● Assigned task
The answer must consist of every line in the data below that holds the word "TRIANGLE".

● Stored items
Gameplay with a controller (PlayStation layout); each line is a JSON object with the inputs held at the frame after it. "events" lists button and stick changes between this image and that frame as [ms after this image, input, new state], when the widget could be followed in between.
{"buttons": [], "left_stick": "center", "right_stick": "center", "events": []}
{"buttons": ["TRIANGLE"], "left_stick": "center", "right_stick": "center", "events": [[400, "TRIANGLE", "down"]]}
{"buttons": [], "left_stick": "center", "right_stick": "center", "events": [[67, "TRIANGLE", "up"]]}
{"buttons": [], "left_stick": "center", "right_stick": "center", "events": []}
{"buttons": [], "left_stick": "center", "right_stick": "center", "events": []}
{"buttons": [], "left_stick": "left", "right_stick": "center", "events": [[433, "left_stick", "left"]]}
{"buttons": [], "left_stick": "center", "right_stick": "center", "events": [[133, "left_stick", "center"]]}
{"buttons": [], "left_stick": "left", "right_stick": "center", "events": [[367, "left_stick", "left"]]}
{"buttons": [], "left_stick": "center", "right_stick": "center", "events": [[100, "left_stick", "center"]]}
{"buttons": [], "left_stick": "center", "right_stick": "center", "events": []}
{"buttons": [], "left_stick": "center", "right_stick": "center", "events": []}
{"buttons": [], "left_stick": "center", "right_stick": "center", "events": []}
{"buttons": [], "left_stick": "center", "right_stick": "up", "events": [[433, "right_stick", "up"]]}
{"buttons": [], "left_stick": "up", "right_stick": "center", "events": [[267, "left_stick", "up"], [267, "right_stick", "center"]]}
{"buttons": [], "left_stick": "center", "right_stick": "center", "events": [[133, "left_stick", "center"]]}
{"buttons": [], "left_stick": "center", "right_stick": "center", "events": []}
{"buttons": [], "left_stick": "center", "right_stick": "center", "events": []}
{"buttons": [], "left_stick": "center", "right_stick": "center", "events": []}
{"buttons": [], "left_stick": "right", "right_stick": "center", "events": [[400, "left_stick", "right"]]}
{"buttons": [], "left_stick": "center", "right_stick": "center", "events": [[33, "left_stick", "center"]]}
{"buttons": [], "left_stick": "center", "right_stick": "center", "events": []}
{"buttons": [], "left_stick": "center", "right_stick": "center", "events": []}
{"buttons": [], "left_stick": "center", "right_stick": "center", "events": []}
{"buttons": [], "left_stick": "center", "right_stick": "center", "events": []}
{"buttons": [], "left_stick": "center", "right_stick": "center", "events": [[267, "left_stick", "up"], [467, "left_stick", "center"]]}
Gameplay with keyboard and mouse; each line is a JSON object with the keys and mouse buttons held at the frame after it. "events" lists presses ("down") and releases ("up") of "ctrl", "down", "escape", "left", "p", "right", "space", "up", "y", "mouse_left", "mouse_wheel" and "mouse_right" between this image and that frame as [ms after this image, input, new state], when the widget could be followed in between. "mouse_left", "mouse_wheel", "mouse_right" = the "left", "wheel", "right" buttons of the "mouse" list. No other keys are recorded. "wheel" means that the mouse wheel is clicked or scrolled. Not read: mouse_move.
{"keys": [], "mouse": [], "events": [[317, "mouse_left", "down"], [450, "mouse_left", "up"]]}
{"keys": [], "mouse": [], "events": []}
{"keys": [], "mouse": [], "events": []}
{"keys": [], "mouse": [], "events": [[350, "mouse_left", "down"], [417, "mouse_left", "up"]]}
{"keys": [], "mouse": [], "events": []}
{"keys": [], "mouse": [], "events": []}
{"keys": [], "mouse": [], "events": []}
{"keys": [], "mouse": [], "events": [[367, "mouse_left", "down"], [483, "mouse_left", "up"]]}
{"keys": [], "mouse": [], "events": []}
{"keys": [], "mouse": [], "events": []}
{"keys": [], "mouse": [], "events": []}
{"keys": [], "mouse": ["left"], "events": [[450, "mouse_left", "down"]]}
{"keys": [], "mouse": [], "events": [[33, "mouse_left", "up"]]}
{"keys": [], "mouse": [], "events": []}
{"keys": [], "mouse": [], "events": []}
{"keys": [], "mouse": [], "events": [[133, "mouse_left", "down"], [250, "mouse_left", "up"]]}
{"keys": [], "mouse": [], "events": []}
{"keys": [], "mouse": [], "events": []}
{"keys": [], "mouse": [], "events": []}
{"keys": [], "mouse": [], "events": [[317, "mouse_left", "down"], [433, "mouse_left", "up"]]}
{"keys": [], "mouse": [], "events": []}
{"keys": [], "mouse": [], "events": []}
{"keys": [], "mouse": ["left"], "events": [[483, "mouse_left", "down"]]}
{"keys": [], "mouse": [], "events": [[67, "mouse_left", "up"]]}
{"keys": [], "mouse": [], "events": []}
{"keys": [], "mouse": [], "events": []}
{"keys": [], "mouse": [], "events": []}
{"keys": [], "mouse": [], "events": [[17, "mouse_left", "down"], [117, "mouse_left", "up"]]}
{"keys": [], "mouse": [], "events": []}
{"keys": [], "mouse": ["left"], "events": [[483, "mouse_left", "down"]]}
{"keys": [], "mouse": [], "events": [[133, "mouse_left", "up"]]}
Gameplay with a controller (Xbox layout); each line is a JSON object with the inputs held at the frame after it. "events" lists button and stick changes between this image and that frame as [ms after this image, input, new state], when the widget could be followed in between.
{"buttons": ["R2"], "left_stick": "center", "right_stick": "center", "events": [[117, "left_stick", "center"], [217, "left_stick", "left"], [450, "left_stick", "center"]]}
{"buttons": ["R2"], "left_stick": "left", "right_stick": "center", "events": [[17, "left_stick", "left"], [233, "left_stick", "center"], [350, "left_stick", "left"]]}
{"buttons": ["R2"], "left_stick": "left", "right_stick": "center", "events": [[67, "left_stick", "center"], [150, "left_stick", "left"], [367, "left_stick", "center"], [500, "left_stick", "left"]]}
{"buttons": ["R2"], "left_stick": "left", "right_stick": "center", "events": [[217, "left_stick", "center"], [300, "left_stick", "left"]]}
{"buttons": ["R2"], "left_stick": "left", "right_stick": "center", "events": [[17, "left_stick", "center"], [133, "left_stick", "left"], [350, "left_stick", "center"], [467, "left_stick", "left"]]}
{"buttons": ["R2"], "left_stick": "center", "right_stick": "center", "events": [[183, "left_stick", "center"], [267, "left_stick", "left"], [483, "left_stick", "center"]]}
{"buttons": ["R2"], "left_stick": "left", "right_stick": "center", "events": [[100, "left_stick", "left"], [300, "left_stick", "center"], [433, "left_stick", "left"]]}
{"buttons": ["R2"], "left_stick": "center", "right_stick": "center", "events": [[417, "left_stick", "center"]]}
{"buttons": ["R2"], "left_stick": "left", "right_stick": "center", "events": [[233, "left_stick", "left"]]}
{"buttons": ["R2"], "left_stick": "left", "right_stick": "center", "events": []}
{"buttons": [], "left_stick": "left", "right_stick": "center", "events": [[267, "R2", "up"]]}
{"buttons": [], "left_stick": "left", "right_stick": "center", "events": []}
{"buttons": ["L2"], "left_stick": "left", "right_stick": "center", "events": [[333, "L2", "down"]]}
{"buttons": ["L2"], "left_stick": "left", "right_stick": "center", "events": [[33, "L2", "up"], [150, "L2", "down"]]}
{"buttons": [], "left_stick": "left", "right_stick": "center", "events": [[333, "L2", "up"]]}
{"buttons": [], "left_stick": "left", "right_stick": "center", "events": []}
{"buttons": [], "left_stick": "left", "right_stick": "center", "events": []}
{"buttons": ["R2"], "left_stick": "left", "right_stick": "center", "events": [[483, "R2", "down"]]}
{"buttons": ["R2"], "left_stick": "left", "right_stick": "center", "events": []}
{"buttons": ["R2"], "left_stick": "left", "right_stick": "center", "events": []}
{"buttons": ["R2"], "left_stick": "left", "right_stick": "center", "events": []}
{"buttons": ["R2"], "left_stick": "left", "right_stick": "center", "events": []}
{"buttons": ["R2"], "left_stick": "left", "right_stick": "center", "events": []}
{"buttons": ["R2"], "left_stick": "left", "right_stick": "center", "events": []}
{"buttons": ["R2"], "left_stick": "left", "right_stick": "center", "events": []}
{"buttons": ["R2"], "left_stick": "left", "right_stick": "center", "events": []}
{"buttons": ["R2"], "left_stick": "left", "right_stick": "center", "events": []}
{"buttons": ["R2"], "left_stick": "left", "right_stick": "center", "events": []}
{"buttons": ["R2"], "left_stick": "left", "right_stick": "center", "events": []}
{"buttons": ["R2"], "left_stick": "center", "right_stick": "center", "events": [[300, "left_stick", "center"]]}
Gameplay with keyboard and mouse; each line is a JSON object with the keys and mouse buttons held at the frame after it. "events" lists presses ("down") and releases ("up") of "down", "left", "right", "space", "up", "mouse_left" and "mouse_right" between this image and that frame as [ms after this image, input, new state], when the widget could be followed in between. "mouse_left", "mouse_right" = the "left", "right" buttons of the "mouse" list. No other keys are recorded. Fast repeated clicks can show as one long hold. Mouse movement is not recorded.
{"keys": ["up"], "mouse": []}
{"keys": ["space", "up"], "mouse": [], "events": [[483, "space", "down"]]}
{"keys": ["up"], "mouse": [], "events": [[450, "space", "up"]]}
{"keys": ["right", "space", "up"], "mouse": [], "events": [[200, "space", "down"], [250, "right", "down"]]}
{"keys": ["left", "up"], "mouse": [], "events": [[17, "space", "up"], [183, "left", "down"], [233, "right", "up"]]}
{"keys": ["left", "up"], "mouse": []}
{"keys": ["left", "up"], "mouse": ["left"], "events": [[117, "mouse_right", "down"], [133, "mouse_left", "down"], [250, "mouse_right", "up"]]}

● Output of the task
{"buttons": ["TRIANGLE"], "left_stick": "center", "right_stick": "center", "events": [[400, "TRIANGLE", "down"]]}
{"buttons": [], "left_stick": "center", "right_stick": "center", "events": [[67, "TRIANGLE", "up"]]}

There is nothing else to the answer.